In the Real Veteran® podcast, we are going to kick open the doors on the veteran community, let in the sunlight of fresh ideas and faces, and explore what it means to be a Real Veteran.® If you want to learn more about the goal of the podcast, and what inspired it, please listen to Episode 0 (click here).

If you find this podcast to be helpful or interesting, or learned something from it, I ask that you please leave me a 5-star rating on Apple podcasts – it will really help me out.

I’m going to try to get a new episode every other week. If you are moved by the show and want to be a guest, or have ideas of people I should talk to, shoot me an email at chris@veteranslawblog.org

The theme for the first season is “Identity.”

I’m going to explore veterans’ lived experiences in their lives after military service, and try to understand how race, gender, gender identity or ethnicity shaped or influenced each veteran’s experience.

Episode 2 – Listen.

It’s one thing to hear what somebody says. It’s a completely different thing to listen.

In today’s episode, I start off with a monologue, and follow through on some of the lessons learned in my visit with Hill Pluviose in Episode 1. I explore one way – the use of the N-word – that white people pass on white supremacy from generation to generation.

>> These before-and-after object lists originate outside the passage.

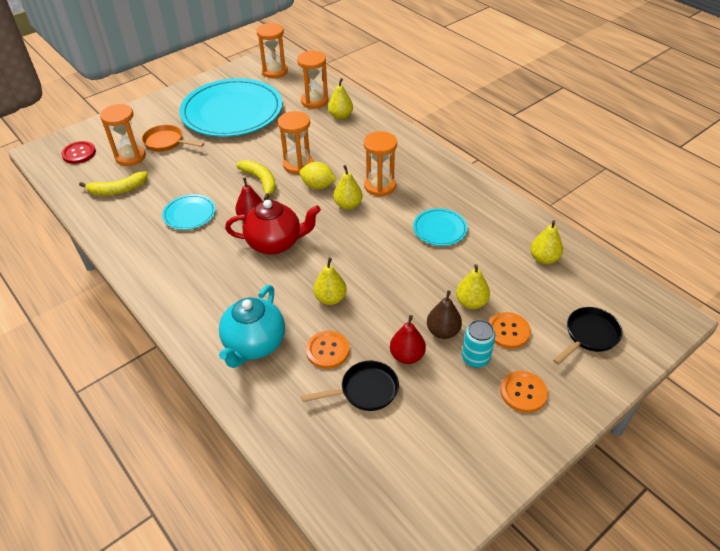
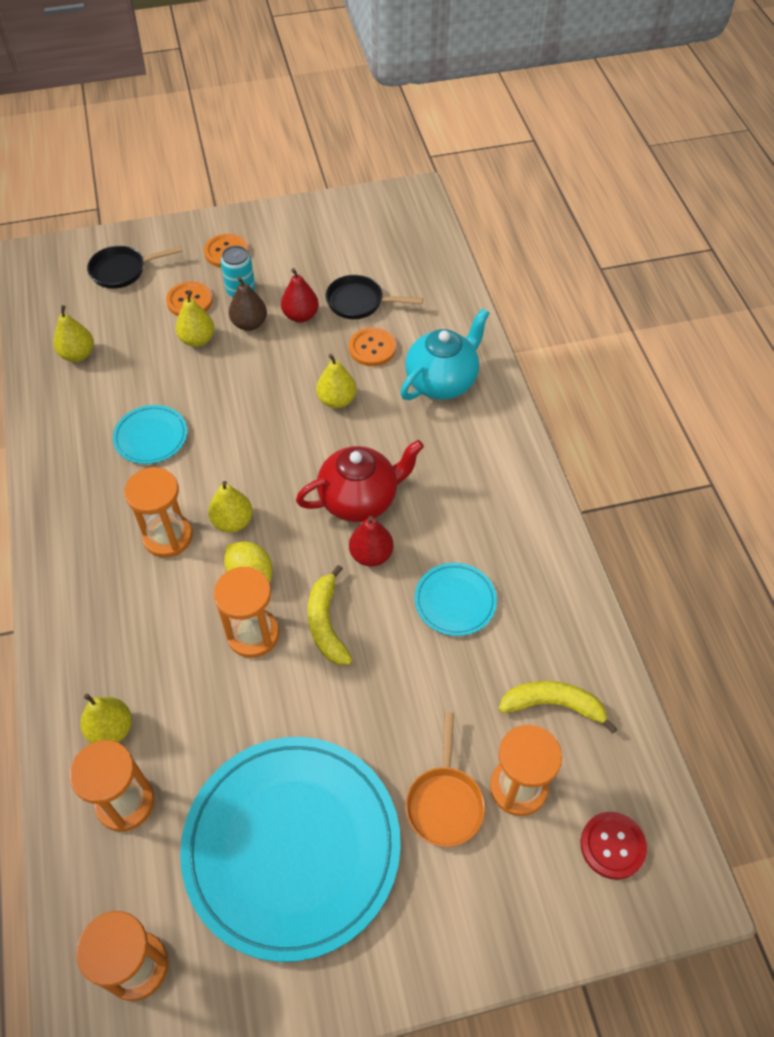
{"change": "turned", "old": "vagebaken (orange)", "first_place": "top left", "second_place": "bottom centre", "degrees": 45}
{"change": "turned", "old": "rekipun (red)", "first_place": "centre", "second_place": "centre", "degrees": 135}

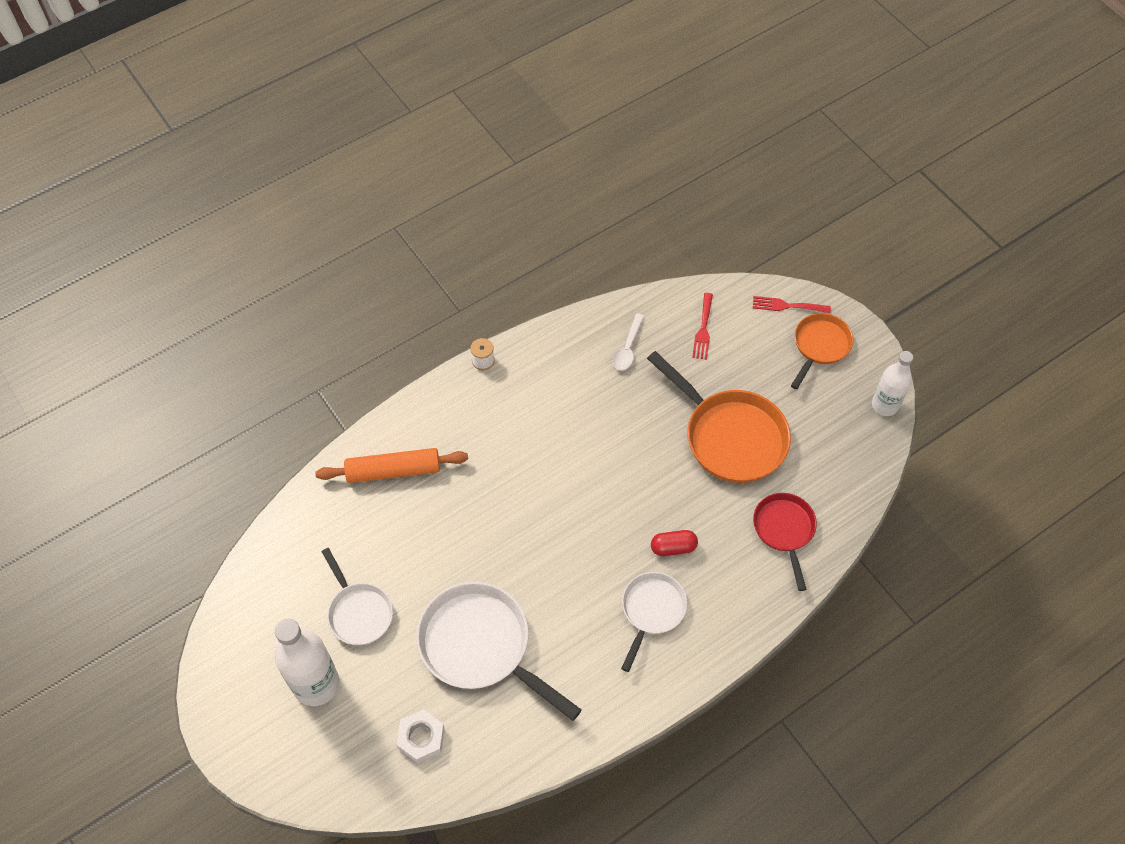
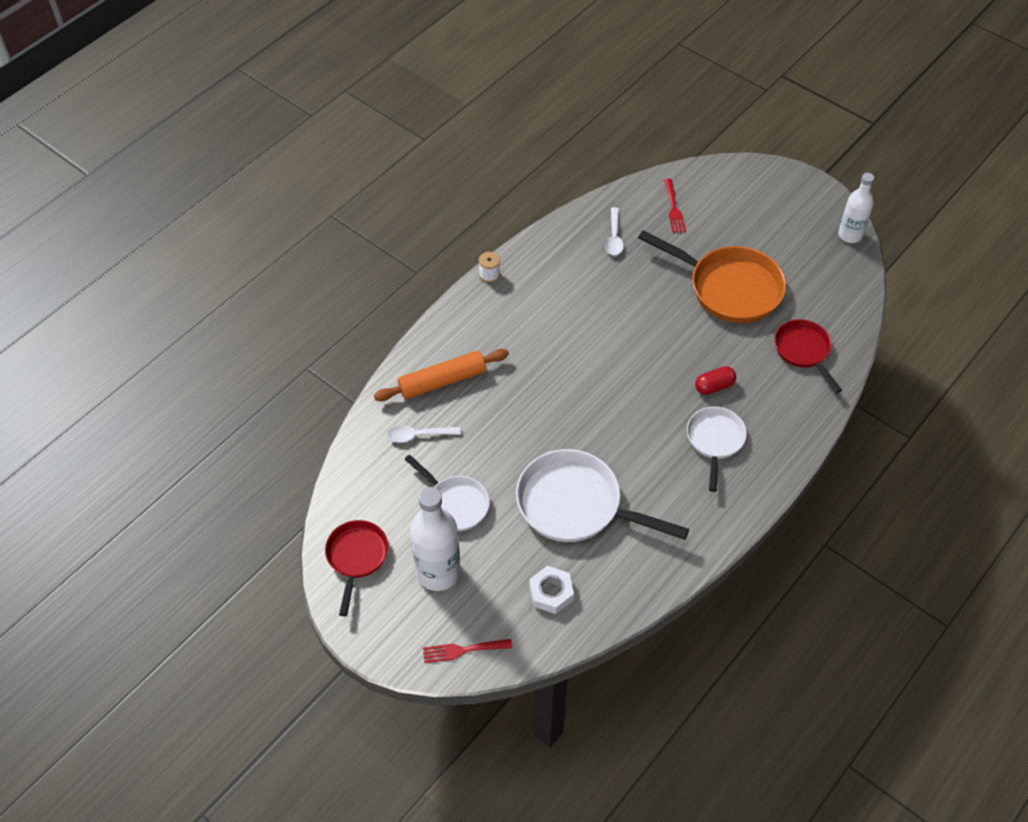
{"change": "moved", "old": "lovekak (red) (2nd from left in the first image)", "new": "lovekak (red) (1st from left)", "first_place": "middle right", "second_place": "bottom centre"}
{"change": "removed", "old": "vagebaken (orange) (2nd from left)", "first_place": "middle right"}
{"change": "added", "new": "vagebaken (red) (1st from left)", "second_place": "bottom centre"}
{"change": "added", "new": "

I have a conversation with Aarika Gonzalez, an Army combat veteran, mother of three, Licensed Clinical Social Worker and psychotherapist who works with her fellow veterans working to improve their ability to connect with other people after military service.

Aarika is an amazing veteran with some powerful insights into life as a female veteran – why she doesn’t go to the VA for care, how men can understand the rigidity behind toxic masculinity, contextual awareness, listening, and so much more.

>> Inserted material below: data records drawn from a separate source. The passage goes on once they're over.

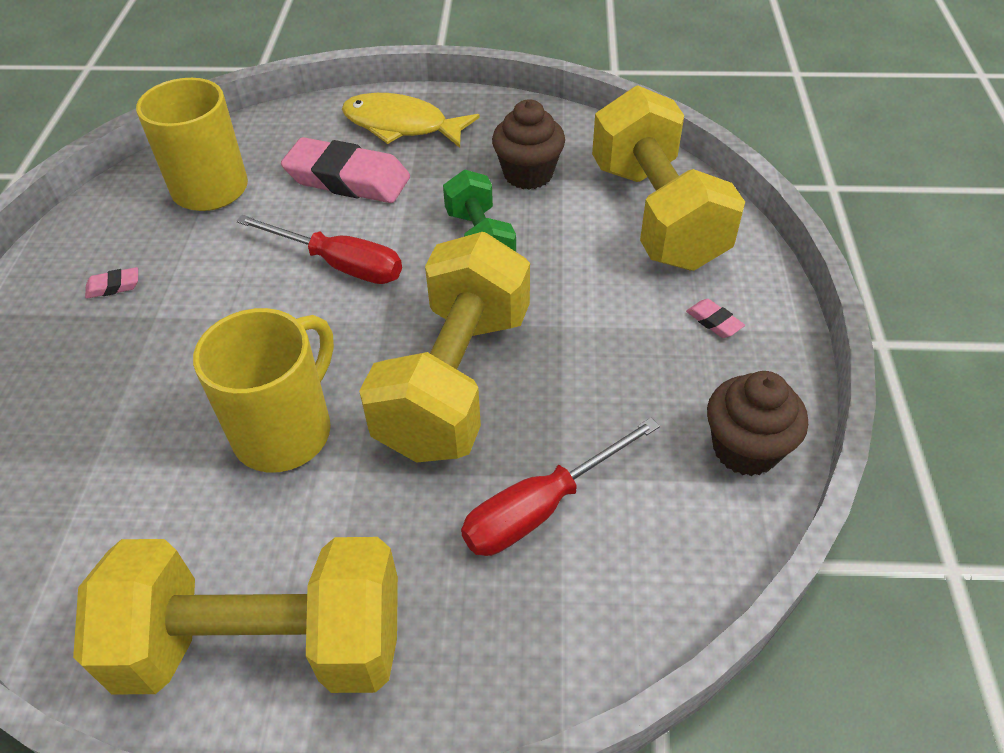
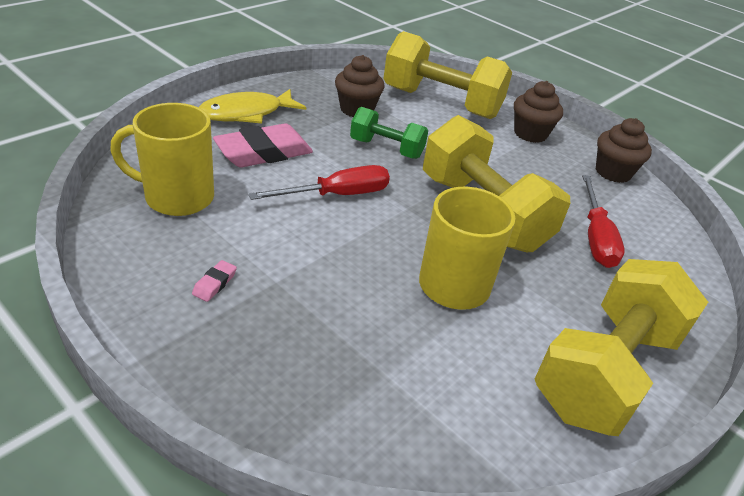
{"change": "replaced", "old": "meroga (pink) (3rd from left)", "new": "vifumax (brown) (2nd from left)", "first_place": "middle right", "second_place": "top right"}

I first met Aarika when she shared a blog post with me that she had written about Vanessa Guillen. You should definitely check out her blog – Shifting Equanimity – it’s really something special.

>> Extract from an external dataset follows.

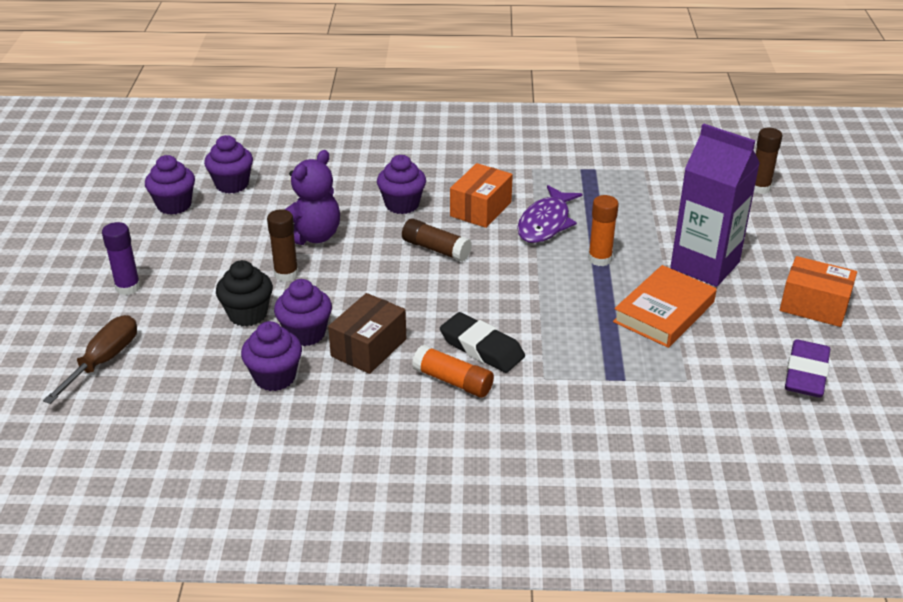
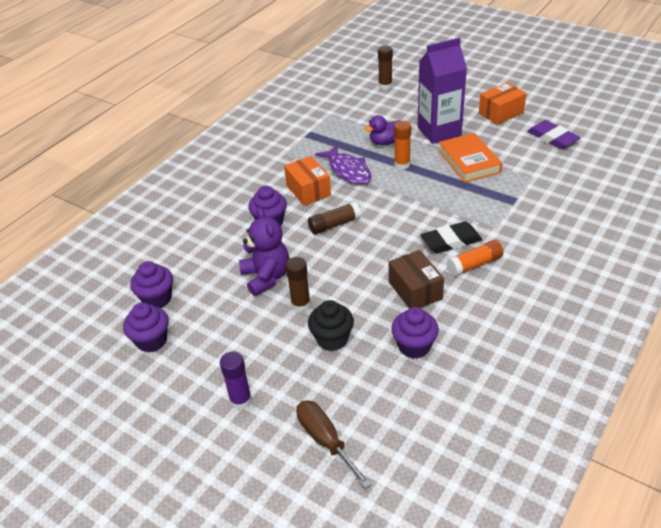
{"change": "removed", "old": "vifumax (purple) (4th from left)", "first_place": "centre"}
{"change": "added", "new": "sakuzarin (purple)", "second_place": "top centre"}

After the visit, we were supposed to have an interview with a representative from the Wounded Warrior’s Home Base program, but due to some scheduling difficulties, we’ll have to circle back to that interview in a future episode. Instead, a try out a new segment, and share with you the Profile of a Real Veteran – Rabina Asti.

Rabina’s life reminds us that transgender veterans are everywhere – contributing to the veteran community, and American society as a whole, in amazing ways. Be sure to check out Rabina’s legacy, the non-profit CloudDancers.

2 Comments

  1. Judy King

    Here’s a concrete example of how the VA fails to serve female veterans. First, let me say I use VA health care because I have a woman doctor and she’s awesome. However.

    You know when you go in for “labs” and they want a urine sample. I decline. Because, and I’ve told this to more than one nurse, lab tech, and my doctor, “I can’t take it out of my pants and wash it off in the sink.” And that is the only option *in the entire building* for providing what they call a “clean catch” sample. I hope I haven’t offended anyone.

    My doctor said she had requested supplies to serve women correctly and was denied.

    Reply
    • Chris Attig

      Thanks for this info. How would it look if the VA did this correctly, with female veterans in mind?